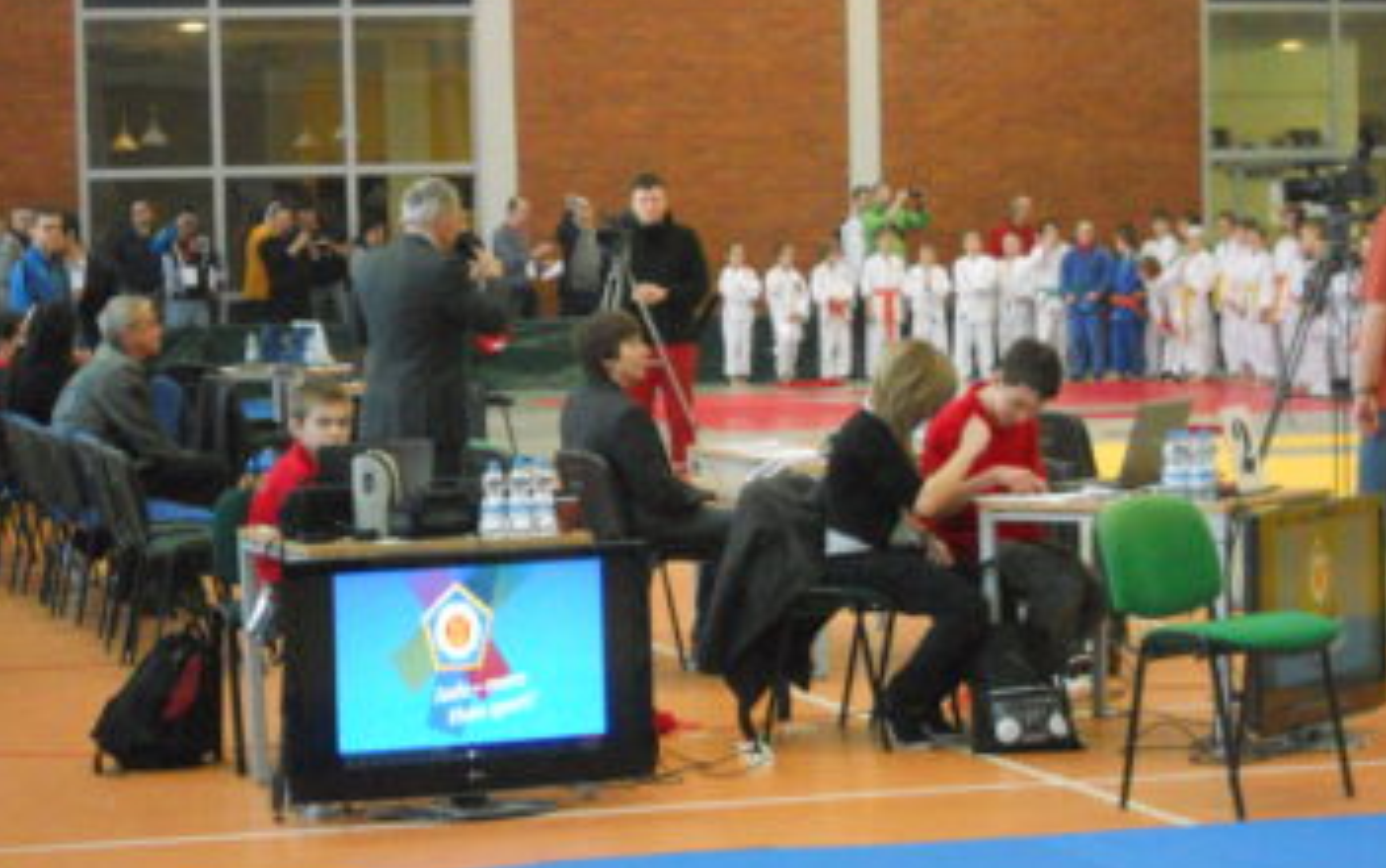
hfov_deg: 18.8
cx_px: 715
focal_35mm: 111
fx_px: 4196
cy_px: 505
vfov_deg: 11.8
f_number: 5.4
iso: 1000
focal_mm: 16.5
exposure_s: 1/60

...

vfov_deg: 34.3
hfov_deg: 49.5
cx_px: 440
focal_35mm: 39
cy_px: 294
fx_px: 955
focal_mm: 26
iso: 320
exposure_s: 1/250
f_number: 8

**Task requirements**
Extract from the listing above the lines between the line containing "vfov_deg: 34.3" and the line containing "f_number: 8", keeping both of those lines. Output nothing else.

**Response area**
vfov_deg: 34.3
hfov_deg: 49.5
cx_px: 440
focal_35mm: 39
cy_px: 294
fx_px: 955
focal_mm: 26
iso: 320
exposure_s: 1/250
f_number: 8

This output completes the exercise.